El Senado define: tener miedo o tener derecho
Lo frecuente es que sea en una habitación o en un baño. En medio de un aborto decidido, una mujer pierde sangre y la hemorragia puede necesitar asistencia médica. Entonces esa mujer que sangra se enfrenta a una ecuación extremadamente perversa: si en el momento de pedir ayuda la pérdida es insuficiente, otros -desconocidos, terceros- pueden revertir el procedimiento y forzar un embarazo en contra de su propia planificación; si la pérdida es demasiada, la hemorragia puede matarla.
La clandestinidad a la que ahora está conminado el aborto, por su condición de ilegal, implica en muchos casos esa espada y esa pared. En un extremo, un profesional de la salud decide que la persona que gesta avance con un embarazo no deseado; en el otro extremo, una mujer se desangra.
En el medio, esa mujer tiene miedo de morirse, de que la denuncien, de que la violenten o de que la fuercen a vivir por fuera de lo que había planificado para sí misma. Tiene todos esos miedos en silencio, porque así como está, la ley dice que esa mujer -unas 450.000 al año- es una delincuente.
Entre el embarazo forzado y la hemorragia fatal hay también trabajadoras de la salud y de la educación que arman redes en escuelas y hospitales para amortiguar los efectos de la clandestinidad. Y mujeres que, sin importar su trabajo, se convirtieron en socorristas durante las últimas décadas para enfrentarse a las condiciones de inseguridad impuestas. Mujeres que, desde la sociedad civil, intentan minimizar los riesgos de un procedimiento al que el Estado y parte de la sociedad han mantenido silenciado.
Ayudan a dar con el misoprostol, que es la droga que se usa en un aborto medicamentoso; contienen durante el proceso; orientan sobre en qué centros sanitarios hay trabajadoras que no amenacen ni la salud ni la libertad ni la decisión de la persona que gesta.

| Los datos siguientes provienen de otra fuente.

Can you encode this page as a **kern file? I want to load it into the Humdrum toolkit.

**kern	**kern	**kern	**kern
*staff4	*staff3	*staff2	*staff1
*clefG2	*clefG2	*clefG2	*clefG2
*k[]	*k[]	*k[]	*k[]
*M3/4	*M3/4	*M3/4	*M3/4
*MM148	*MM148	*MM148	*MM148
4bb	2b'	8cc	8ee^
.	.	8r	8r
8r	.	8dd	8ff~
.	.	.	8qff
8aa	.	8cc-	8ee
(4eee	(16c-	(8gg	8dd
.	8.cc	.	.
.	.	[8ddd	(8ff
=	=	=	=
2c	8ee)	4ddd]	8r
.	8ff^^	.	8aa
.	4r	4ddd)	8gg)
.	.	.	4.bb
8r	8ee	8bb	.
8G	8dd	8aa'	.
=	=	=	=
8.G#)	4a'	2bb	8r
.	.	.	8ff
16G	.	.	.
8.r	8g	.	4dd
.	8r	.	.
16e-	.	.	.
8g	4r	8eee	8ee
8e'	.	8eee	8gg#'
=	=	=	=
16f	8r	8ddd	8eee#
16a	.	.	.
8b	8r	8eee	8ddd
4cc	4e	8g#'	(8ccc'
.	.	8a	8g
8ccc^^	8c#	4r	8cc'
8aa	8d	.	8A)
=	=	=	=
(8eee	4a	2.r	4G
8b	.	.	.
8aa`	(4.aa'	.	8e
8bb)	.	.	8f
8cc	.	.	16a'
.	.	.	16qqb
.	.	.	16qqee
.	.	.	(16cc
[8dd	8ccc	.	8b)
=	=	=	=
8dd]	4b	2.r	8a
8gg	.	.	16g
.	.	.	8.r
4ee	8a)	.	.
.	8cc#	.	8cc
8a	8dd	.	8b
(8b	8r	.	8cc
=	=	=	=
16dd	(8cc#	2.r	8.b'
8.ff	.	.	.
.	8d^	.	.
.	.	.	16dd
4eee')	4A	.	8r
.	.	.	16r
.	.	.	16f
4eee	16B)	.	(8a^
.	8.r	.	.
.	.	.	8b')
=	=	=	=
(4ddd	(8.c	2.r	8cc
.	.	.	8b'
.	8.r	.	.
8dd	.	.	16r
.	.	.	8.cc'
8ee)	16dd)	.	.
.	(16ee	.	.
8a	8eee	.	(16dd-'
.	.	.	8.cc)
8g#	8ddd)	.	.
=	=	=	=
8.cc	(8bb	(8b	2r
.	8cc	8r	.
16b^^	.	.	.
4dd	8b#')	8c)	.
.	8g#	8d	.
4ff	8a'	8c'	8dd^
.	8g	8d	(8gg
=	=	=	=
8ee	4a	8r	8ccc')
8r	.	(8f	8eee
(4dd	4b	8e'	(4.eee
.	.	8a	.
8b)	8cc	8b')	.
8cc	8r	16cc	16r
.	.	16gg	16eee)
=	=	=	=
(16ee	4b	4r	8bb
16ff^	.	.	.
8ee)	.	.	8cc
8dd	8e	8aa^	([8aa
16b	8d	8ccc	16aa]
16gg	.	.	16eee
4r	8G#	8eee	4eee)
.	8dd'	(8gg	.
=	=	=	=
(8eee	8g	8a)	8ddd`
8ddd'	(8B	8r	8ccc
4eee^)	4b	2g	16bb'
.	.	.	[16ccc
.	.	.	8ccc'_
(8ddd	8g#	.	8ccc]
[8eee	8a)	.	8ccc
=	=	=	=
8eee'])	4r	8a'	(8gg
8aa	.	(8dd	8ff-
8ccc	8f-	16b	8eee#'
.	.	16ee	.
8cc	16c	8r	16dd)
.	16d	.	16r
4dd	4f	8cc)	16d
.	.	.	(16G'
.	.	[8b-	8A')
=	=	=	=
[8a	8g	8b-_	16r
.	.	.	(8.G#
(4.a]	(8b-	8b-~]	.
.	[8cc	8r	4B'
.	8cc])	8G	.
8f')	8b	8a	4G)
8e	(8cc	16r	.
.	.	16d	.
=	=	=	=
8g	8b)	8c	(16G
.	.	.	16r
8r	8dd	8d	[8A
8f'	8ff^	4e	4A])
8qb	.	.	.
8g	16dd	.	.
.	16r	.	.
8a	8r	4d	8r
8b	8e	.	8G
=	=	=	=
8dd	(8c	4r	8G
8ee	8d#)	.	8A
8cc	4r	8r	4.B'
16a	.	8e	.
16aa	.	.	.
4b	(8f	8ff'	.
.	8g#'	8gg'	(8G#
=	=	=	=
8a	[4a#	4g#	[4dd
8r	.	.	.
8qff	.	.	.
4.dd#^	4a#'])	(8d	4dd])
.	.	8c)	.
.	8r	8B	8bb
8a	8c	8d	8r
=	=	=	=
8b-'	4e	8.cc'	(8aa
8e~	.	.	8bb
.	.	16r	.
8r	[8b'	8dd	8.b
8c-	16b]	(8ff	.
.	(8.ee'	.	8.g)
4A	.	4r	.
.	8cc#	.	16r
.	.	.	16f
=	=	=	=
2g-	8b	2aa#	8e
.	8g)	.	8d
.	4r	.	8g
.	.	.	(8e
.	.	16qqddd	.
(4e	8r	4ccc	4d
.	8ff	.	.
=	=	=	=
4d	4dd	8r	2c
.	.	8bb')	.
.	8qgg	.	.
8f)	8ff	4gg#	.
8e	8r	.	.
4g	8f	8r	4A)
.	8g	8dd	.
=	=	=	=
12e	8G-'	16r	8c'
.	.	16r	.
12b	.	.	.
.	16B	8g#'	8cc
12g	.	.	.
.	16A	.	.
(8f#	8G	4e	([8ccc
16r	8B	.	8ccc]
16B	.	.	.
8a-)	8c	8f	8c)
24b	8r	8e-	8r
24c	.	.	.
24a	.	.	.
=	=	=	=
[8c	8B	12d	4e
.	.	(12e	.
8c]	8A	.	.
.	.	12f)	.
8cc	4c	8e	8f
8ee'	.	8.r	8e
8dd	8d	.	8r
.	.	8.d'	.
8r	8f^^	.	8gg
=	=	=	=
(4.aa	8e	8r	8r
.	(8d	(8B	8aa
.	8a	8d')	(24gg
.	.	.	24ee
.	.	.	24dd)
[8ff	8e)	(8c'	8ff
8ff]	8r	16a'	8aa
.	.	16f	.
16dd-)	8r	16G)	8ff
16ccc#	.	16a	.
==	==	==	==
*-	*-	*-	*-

Acolchonan, como pueden, las esquirlas de la ecuación perversa, que en los casos de personas de menores recursos económicos se traduce en mayor inseguridad en los procedimientos. La lesión intrauterina, la sepsis o la muerte quedan todavía más cerca.
No es gratis la tarea de esas mujeres en red: son víctimas del maltrato de otros docentes que todavía exigen que la Educación Sexual Integral, obligatoria por ley en la Argentina, quede fuera de las aulas; escuchan lo de “aborteras” entre sus compañeros de trabajo o sus vecinos; se exponen nada menos que a denuncias penales. Pero no se van a ningún lado.
El reclamo por el aborto legal en la Argentina es histórico: lleva casi medio siglo. Lo impulsaron colectivos feministas y en los últimos años ganó la calle. Está en los noticieros, en las ficciones, en las conversaciones en las que una hija le preguntó a su madre si alguna vez había abortado y esa madre, por fin, se animó a decir que sí, o que no, pero que acompañó a una amiga. Está en los medios internacionales que dicen que este puede ser un día histórico en la Argentina, y en las decenas de miles de adolescentes y jóvenes que se entusiasman con el entusiasmo (y la paciencia, sobre todo la paciencia) de mujeres de 70 para arriba.
Es lo que pasa cuando las instituciones debaten sobre la ampliación de derechos: la conversación pública antecede a la de los funcionarios porque aquello sobre lo que discutirán intramuros ya ocurre, ya está en marcha, ya no tiene vuelta atrás, y lo que se exige es que se le corra el velo.
Hoy el Senado decide sobre el aborto legal: sacarlo de la clandestinidad marcará la diferencia entre tener miedo y tener derecho.